A Wildwood, Mo. woman died May 25, 2012, as a result of a boating accident at the Lake of the Ozarks. Media reports that quote the Missouri Water Patrol indicate the boat she was on collided with a personal watercraft.
According to the latest statistics from the U. S. Coast Guard, there were almost 4,600 boating accidents nationwide in 2011, involving 758 deaths and causing approximately $52 million in property damage. And last year’s fatality rate of 6.2 deaths per 100,000 registered recreational vessels represents a 15 percent jump over the previous year. So it’s apparent that boating accidents represent serious, even deadly, phenomena.

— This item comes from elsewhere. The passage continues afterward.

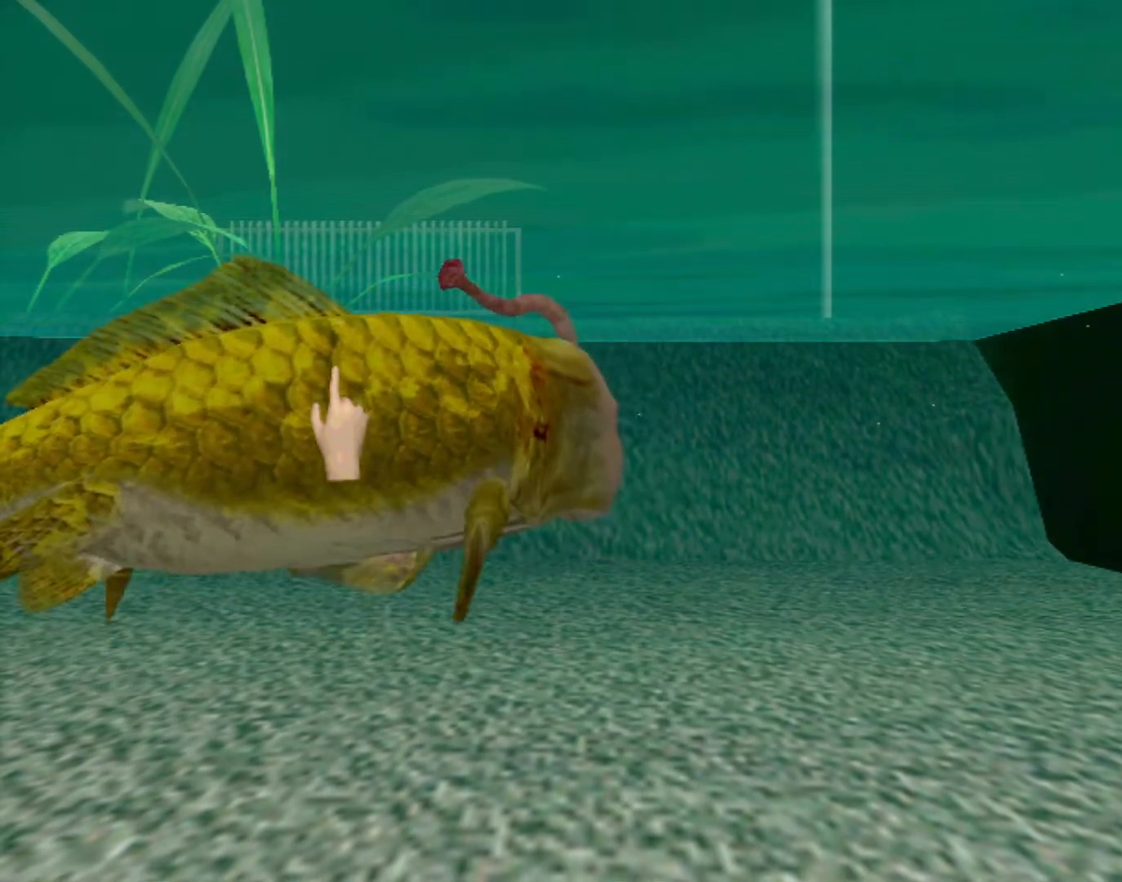
{"buttons": [], "left_stick": "center", "events": []}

A further review of the Coast Guard’s “Recreational Boating Statistics 2011” report shows that:
• Collision with another recreational vessel was the leading type of boating accident by far
• The number one contributing factor in recreational boating accidents was related to the operator: inattention, improper lookout, inexperience, and excessive speed
• Alcohol use was cited as the leading contributing factor in fatal boating accidents – about 16 percent of all fatal accidents
With the arrival of summer, more recreational boaters will hit the area’s lakes and rivers. More boaters mean more accidents. And, as the Coast Guard’s reporting clearly indicates, the negligent acts of operators is the primary cause of accidents involving injuries and deaths. Just like victims of trucking accidents or car accidents, victims of deadly boating accidents and their families have the legal right to be compensated for their damages and losses.